Modern Farmer: Could you tell us a little about your farm?
Eliza Winters: We are a small diversified farm in upstate New York. We have a vegetable CSA and raise pastured-meat products like grass-fed beef and pastured pork. We are doing turkeys this year for the first time. Also, we just got sheep and goats. Everything is fed, that isn’t pastured, on local non-GMO feed. We are about an hour east of Albany on the Williamstown, Massachusetts, border. The farm is a 140 acres, but we are only using about tenth of that.
MF: Who runs the farm with you?
EW: Well, I started the farm with my husband Nathan on property that is owned by my parents. They raise the grass-fed beef. They had a small garden and did small-scale homesteading. My husband and I came here last year and started the vegetable CSA and raising pork and chickens on a larger scale. He was in an accident in April and passed away from his injuries. Now it is me running the farm and my parents have been helping me out along with interns, WOOFers and lots of volunteers. I am also seven months pregnant and there isn’t a whole lot I can do as far as physical labor.
MF: When did you decide to join Instagram as a farm?
EW: Well, Nathan was on Instagram. He was pretty big into marketing online. He had a blog, used Twitter, and had a Facebook account. Instagram was a natural thing for him to join. Hill Hollow Farm followed suit in the same direction. It is a way to get information out there about the farm, as well as networking with other farmers while at the same time discovering other markets for our products.
MF: Do you view it more as a marketing tool or as a way to connect with other farmers?
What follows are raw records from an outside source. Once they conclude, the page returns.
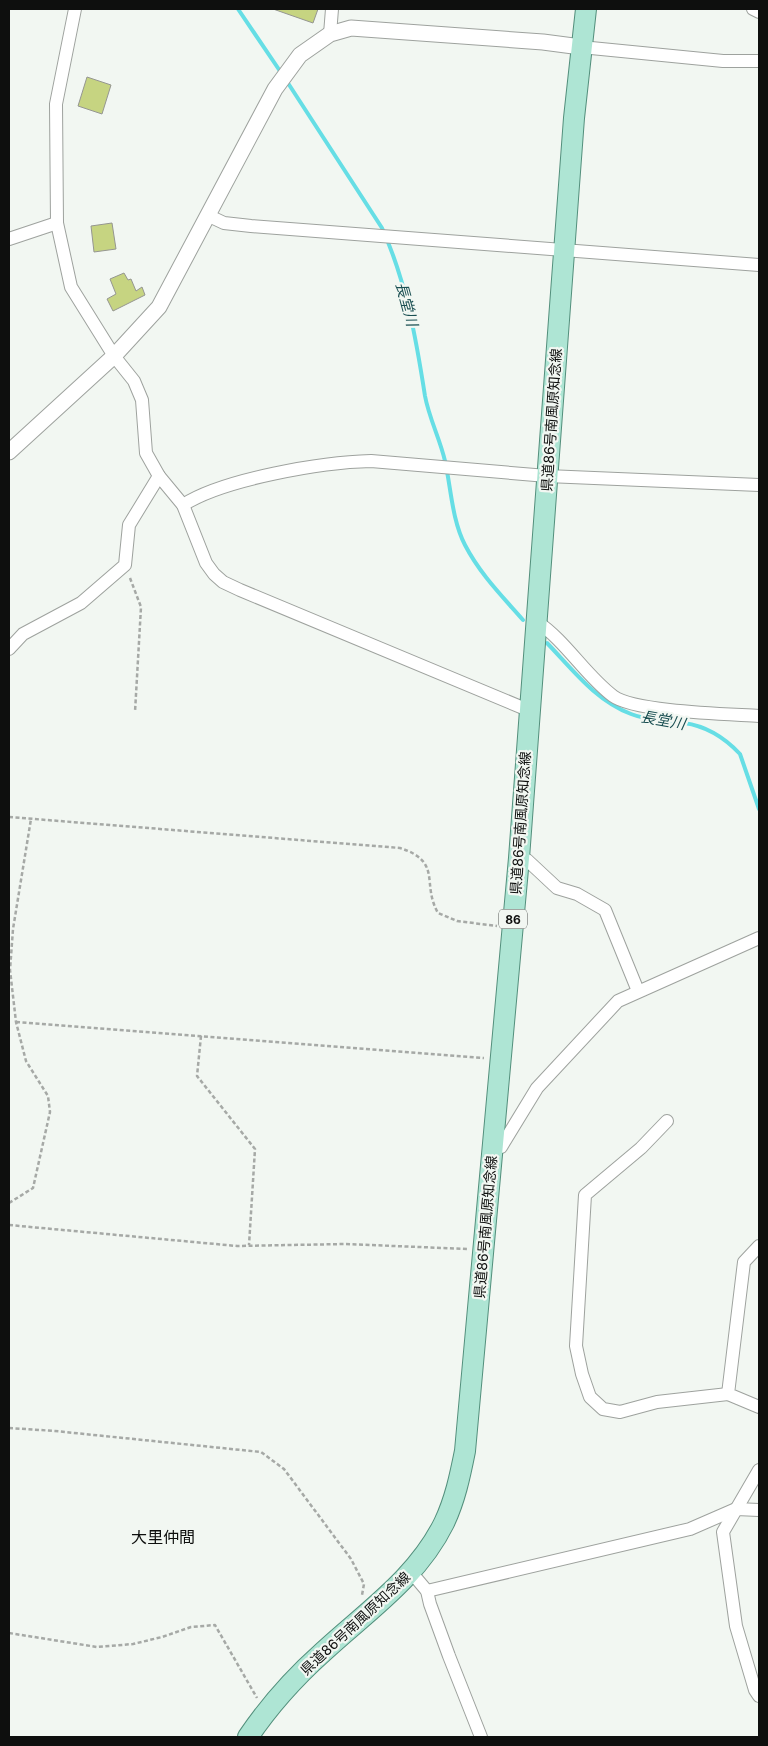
<svg xmlns="http://www.w3.org/2000/svg" width="768" height="1746" font-family="Inter,'Noto Sans JP',sans-serif">
  <rect width="100%" height="100%" fill="#f2f7f2"/>
  <g fill="none" stroke-linecap="round" stroke-linejoin="round">
    <g stroke="#66dee5" stroke-width="4">
      <path d="M238,9l44,65"/>
      <path d="M286,80l96,148c24,53 34,110 43,168 4,22 15,43 20,65 6,27 7,59 20,84 15,29 37,51 58,75"/>
      <path d="M547,643c26,27 48,57 84,71 17,7 35,6 53,9 22,3 41,15 56,31l19,55"/>
    </g>
  </g>
  <g fill="#c6d481" stroke="#959691">
    <path d="M273,9h45l-5,14z"/>
    <path d="M87,77l24,8 -9,29 -24,-8z"/>
    <path d="M112,223l4,26 -22,3 -3,-26z"/>
    <path d="M124,273l4,7 3,-1 5,12 6,-4 3,8 -32,16 -6,-12 9,-5 -6,-15z"/>
  </g>
  <g fill="none" stroke-linecap="round" stroke-linejoin="round">
    <defs>
      <g id="minor">
        <path d="M75,9l-19,95 1,119 14,64 43,69 20,25 8,19 4,53 13,23 24,29 23,58 8,11 9,8 17,8 288,120"/>
        <path d="M753,9l6,3"/>
        <path d="M330,34l2,-25"/>
        <path d="M581,47l142,14h36"/>
        <path d="M207,215l17,8 27,3 508,39"/>
        <path d="M9,239l48,-16"/>
        <path d="M183,505c40,-26 140,-43 188,-44l176,15 212,9"/>
        <path d="M536,621c30,20 49,54 77,75 22,16 115,18 146,20"/>
        <path d="M9,649l14,-15 58,-31 44,-38 4,-40 30,-49"/>
        <path d="M519,858l8,2 30,28 20,6 28,16 33,81"/>
        <path d="M667,1121l-26,27 -56,47 -9,151 6,28 8,23 13,12 17,3 37,-10 71,-8"/>
        <path d="M491,1150l10,-3 36,-59 81,-87 141,-63"/>
        <path d="M759,1246l-15,16 -16,132 31,13"/>
        <path d="M759,1470l-36,62 13,94 19,64 4,6"/>
        <path d="M411,1572l16,19 3,13 19,52 32,81"/>
        <path d="M427,1591l263,-62 46,-20 23,1"/>
      </g>
      <path id="tertiary" d="M9,452l105,-96 45,-49 116,-218 25,-34 30,-21 21,-6 192,14 38,5"/>
      <path id="primary" d="M248,1737c21,-31 47,-60 75,-85 43,-40 94,-74 121,-129 11,-23 16,-47 21,-72l54,-593 55,-740 12,-109"/>
    </defs>
    <use href="#minor" stroke="#9ea29e" stroke-width="14"/>
    <use href="#tertiary" stroke="#9ea29e" stroke-width="17"/>
    <use href="#primary" stroke="#538f7c" stroke-width="22"/>
    <g stroke="#a6a9a6" stroke-width="2.5" stroke-dasharray="4 2.5" stroke-linecap="butt">
      <path d="M130,578l11,29 -6,105"/>
      <path d="M9,817l391,31c43,14 21,35 38,65l19,8 40,5"/>
      <path d="M16,1022l468,36"/>
      <path d="M201,1036l-4,40 58,73 -6,96"/>
      <path d="M9,1203l24,-15 17,-76 -2,-16 -22,-35 -10,-39 -6,-52 3,-41 18,-110"/>
      <path d="M9,1225l228,21 108,-2 123,5"/>
      <path d="M9,1428l46,3 206,21 23,17 67,90 13,25 -2,11"/>
      <path d="M9,1633l88,14 36,-3 29,-7 29,-10 24,-2 42,73"/>
    </g>
    <use href="#minor" stroke="#fff" stroke-width="12"/>
    <use href="#tertiary" stroke="#fff" stroke-width="15"/>
    <use href="#primary" stroke="#aee5d4" stroke-width="20"/>
  </g>
  <g text-anchor="middle" dominant-baseline="central" stroke-width="4.5" stroke-linejoin="round" paint-order="stroke">
    <rect fill="#f2f7f2" stroke="#525552" stroke-width="1" x="499" y="909.5" width="28" height="19" rx="4"/>
    <g font-size="12" font-weight="bold" fill="#0e0f0e">
      <text x="513" y="919">86</text>
    </g>
    <g font-size="14" fill="#0e0f0e" stroke="#f2f7f2">
      <text transform="translate(551 420) rotate(-86)">県道86号南風原知念線</text>
      <text transform="translate(520 823) rotate(-86)">県道86号南風原知念線</text>
      <text transform="translate(485 1227) rotate(-85)">県道86号南風原知念線</text>
      <text transform="translate(355 1623) rotate(-43)">県道86号南風原知念線</text>
    </g>
    <g font-size="15" font-style="italic" fill="#1a4f52" stroke="#f2f7f2">
      <text transform="translate(407 304) rotate(75)">長堂川</text>
      <text transform="translate(663 720) rotate(10)">長堂川</text>
    </g>
    <g font-size="16" fill="#0e0f0e" stroke="#f2f7f2">
      <text x="163" y="1537">大里仲間</text>
    </g>
  </g>
  <rect width="768" height="1746" fill="none" stroke="#0e0f0e" stroke-width="20"/>
</svg>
EW: We use it as a marketing tool as far as showing people our products, but we link that to Twitter and Facebook. It is also a great way to post pictures of what we are doing and there really is a huge community of farmers on Instagram. And since the death of Nathan it has been really great for me to feel supported by the farm people from across the country that I have never met but that have found us through Instagram. I have felt supported by a community that I haven’t even met in person. As a marketing tool it is great to show what we are growing. It is also linked to our newsletter, which I am editing right now.
MF: Could you talk a little more about the support you have received.
‘Sometimes it just a matter of people telling me they are thinking of me or they appreciate the posts because they understand how hard it is to be doing what I am doing right now.’
EW: It can range from just being able to ask people questions about problems I am having. My tomatoes have a blight this year. How have other people been able to control those in the past? Just being able to put questions out there and have people answer. Also, my family did a big fundraiser for me to help raise money for an apartment on the farm for me. Not necessarily through Instagram, but definitely through Twitter and Facebook, people who are friends of the farm and other people who follow us have posted links of the fundraiser. Sometimes just condolences: I am pregnant and grieving and trying to run the farm. It is a lot. Sometimes, it just a matter of people telling me they are thinking of me or they appreciate the posts because they understand how hard it is to be doing what I am doing right now.
MF: Is there anything in particular you are looking forward to sharing this week?
EW: I don’t know if there is anything in particular this week. Sometimes things happen and I don’t even know they are going to happen. That is kind of how farming is: Everyday can be a surprise. I am hoping to make it to the county fair and I got a new sheep and a goat which I haven’t posted anything of yet. I try to wait a few days to see how the animals adapt before I post anything on social media about them. I think we are going to start harvesting corn this week and we are planning on going to a soil workshop on Thursday. That should be informational. I am trying to do a lot of research on cover crops and soil management. There is usually a lot going on.